Mason shook his head. “I came out here to see Benjamin Addicks. You told me he was indisposed and couldn’t come to see me. I told you I’d come out to see him. I want to talk with him.”

“If you insist,” Hershey said, “I am quite certain that Mr. Addicks would be willing to see you, but, after all, Mr. Mason, I can assure you that this offer is complete and final. Mr. Addicks won’t raise it not so much as a red cent. You can either accept it or reject it.”

“All right,” Mason said promptly. “It’s rejected.”

“You reject offers rather abruptly,” Hershey said.

“Well, if you’d prefer more diplomacy,” Mason told him, smiling, “I’ll state that in view of the fact that I find the diaries most interesting, and in view of the fact I think they offer a very distinct clue, I do not care to part with them.”

“Clue?” Hershey said in cold solemnity.

“A clue,” Mason said.

“To what, may I ask?”

“Certainly you may ask,” Mason said, “and I won’t answer. The answer to that question will be reserved for Mr. Addicks himself.”

“You understand, Mr. Mason, that this is going to cause Mr. Addicks some inconvenience, but I’ll be very glad to convey your message to him, and I’m quite certain he’ll be willing to see you. If you’ll wait just a moment, please.”

Hershey turned and looked at Fallon.

Nathan Fallon jumped up from the chair as though he had suddenly received an electric shock, and, walking with his distinctive, energetic strides, crossed the room and went through the curtained doorway.

Hershey looked at the three thousand dollars in hundred dollar bills, picked up the money, stacked the bills together in an inviting pile and made a gesture of extending them toward Mason.

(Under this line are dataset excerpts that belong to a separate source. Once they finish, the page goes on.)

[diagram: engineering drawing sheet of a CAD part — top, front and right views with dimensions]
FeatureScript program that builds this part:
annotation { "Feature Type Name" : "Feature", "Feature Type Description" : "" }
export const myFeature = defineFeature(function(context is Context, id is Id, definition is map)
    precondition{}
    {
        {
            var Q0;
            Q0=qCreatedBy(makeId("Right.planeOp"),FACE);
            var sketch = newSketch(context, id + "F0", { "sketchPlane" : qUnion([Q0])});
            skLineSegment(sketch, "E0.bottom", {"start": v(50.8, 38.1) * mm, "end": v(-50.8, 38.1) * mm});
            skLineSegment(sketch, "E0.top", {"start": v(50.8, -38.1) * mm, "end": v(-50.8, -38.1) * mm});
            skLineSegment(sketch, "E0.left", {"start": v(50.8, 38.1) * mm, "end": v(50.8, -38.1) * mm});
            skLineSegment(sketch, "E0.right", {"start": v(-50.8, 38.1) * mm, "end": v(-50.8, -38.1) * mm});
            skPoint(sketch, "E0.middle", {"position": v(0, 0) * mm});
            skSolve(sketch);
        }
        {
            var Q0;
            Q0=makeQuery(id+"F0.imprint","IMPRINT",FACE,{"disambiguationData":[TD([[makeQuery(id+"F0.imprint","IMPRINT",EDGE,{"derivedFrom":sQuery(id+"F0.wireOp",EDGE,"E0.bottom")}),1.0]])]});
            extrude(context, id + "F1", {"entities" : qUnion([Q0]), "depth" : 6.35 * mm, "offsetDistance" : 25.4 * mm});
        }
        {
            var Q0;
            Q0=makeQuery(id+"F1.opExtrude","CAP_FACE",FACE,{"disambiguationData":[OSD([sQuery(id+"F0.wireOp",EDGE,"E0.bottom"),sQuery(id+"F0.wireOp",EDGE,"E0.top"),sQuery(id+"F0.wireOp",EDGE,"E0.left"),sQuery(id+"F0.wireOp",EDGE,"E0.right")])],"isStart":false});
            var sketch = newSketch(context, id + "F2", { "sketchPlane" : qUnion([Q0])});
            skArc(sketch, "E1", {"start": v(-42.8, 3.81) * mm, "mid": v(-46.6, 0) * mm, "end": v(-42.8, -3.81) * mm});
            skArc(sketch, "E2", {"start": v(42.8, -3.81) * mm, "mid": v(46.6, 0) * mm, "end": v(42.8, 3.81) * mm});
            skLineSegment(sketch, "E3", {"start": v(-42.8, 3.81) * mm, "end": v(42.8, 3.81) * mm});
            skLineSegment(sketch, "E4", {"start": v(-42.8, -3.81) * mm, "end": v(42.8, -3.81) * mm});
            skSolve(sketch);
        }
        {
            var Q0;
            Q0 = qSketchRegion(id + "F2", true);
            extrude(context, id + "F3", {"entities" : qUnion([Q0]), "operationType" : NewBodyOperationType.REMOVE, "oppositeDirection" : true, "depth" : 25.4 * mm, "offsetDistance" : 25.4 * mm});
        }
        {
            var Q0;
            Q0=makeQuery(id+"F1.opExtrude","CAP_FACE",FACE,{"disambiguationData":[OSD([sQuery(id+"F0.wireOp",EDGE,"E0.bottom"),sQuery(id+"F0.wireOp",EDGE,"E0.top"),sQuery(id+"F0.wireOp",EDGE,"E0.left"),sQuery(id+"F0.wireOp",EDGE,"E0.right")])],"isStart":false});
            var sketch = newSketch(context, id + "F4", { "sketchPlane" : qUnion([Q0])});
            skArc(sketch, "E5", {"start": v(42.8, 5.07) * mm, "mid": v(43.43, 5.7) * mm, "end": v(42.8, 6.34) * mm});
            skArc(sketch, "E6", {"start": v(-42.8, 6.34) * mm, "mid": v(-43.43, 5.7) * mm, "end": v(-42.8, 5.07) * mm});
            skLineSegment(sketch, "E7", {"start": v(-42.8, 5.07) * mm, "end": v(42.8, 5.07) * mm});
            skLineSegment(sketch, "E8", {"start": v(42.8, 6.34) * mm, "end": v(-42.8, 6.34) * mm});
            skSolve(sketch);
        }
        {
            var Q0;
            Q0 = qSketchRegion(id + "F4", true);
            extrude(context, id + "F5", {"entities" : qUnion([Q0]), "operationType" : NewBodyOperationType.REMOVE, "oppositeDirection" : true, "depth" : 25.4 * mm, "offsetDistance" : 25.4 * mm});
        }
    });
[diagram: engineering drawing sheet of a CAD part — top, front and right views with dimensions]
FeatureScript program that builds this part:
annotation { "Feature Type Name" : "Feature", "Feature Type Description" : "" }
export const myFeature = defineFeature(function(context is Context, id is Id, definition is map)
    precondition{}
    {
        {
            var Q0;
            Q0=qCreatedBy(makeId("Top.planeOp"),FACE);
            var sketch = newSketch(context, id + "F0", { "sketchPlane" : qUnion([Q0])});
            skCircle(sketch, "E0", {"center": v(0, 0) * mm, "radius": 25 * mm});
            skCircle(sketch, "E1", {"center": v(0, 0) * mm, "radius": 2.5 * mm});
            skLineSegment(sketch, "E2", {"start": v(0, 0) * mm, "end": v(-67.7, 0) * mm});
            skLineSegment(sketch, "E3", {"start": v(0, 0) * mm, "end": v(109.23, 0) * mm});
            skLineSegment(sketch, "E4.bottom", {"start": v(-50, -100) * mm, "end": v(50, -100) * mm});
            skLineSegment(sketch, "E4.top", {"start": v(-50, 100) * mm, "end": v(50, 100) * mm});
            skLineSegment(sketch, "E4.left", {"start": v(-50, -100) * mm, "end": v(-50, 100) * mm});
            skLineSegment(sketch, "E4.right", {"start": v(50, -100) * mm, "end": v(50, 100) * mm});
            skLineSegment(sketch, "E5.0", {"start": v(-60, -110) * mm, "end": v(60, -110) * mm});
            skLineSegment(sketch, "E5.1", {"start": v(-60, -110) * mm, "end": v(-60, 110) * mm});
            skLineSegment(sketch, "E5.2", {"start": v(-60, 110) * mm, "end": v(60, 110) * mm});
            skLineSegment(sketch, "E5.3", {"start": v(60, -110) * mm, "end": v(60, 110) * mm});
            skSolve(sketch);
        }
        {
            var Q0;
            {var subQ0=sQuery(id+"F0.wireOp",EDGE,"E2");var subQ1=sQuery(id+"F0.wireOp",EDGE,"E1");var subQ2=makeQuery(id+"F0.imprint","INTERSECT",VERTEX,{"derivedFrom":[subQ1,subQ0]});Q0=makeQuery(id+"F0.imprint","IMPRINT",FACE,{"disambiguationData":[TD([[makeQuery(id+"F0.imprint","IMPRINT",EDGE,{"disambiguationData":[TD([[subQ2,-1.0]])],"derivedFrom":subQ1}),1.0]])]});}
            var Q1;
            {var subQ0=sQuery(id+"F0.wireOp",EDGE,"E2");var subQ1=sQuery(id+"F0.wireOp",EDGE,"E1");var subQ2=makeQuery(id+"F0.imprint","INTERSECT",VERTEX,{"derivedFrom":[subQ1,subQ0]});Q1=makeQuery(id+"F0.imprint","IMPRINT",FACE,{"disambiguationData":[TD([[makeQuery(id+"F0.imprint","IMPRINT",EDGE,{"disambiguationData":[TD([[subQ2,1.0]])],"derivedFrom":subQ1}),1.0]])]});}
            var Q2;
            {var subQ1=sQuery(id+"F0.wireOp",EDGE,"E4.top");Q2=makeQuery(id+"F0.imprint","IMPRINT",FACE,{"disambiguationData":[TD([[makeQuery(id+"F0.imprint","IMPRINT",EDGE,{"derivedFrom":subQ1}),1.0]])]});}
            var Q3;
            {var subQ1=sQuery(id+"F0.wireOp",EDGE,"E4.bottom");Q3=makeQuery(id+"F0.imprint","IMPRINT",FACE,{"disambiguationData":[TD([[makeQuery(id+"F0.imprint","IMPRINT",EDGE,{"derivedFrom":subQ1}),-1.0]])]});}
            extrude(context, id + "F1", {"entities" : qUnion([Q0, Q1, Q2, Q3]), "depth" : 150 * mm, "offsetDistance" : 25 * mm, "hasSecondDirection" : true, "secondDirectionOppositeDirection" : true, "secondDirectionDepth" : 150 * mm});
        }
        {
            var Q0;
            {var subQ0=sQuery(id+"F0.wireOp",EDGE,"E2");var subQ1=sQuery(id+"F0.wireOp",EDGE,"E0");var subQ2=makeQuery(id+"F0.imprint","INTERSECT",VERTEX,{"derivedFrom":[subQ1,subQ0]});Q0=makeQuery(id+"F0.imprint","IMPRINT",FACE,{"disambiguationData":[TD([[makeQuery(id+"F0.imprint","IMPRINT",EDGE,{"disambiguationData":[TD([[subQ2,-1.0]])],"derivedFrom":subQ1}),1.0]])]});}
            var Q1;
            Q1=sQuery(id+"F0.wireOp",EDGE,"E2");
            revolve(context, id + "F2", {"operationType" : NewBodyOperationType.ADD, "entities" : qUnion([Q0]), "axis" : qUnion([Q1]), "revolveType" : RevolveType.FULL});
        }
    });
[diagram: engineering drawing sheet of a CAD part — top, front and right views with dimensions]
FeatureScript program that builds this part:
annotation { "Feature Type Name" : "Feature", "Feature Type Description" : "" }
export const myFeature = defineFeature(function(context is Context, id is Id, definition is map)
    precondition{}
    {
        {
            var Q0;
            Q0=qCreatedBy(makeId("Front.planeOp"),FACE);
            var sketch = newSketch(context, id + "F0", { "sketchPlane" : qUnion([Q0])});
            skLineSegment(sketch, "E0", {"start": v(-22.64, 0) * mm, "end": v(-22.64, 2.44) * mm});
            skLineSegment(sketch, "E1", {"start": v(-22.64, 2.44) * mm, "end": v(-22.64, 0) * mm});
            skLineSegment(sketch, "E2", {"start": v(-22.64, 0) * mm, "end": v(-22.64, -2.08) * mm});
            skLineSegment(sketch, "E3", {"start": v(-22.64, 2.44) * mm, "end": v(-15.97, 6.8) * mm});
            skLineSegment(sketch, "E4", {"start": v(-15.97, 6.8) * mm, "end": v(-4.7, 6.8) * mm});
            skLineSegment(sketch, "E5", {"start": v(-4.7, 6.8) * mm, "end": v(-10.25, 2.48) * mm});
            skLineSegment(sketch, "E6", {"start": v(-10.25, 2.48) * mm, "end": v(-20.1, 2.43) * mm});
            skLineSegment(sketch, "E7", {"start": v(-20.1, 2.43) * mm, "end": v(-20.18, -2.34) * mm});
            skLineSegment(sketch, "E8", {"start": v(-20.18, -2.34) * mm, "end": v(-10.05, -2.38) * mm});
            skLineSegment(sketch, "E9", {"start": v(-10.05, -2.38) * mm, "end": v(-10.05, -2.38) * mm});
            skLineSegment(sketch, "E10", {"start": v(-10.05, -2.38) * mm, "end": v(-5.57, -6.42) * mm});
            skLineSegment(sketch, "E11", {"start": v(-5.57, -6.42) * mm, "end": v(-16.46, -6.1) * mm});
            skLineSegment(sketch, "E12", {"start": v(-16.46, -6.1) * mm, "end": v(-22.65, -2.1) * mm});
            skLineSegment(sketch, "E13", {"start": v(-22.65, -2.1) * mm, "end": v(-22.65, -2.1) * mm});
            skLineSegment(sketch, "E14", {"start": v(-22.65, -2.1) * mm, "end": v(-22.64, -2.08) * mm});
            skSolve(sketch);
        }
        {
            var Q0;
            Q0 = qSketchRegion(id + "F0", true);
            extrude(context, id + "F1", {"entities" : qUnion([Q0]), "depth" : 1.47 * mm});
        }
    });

Mason shook his head.

Hershey opened the drawer in the table, dropped the money back into the drawer, then closed it, put his hands in front of him on the table, interlaced long fingers, and sat silent and motionless.

A moment later the heavy draperies at the far end of the room parted, and a barrel-chested man, leaning heavily on a cane, came hobbling into the room. His face was partially covered by a bandage, and his eyes were concealed behind dark glasses. Nearly all of the right side of the face, and part of the left side, was covered by the bandage. The left side had a bit of gauze held in place by adhesive tape, which failed to conceal evidence of a blue-black beard under the clean-shaven skin.

It was hard to judge the face beneath the bandage, but the jaw seemed heavy, and the low forehead was surmounted by a shock of black hair, cut short.

“Mr. Benjamin Addicks,” Hershey announced.

Addicks nodded, said, “How do you do? How do you do? Sorry that I’m indisposed.”

Followed by Nathan Fallon, he hobbled across the room and extended his hand.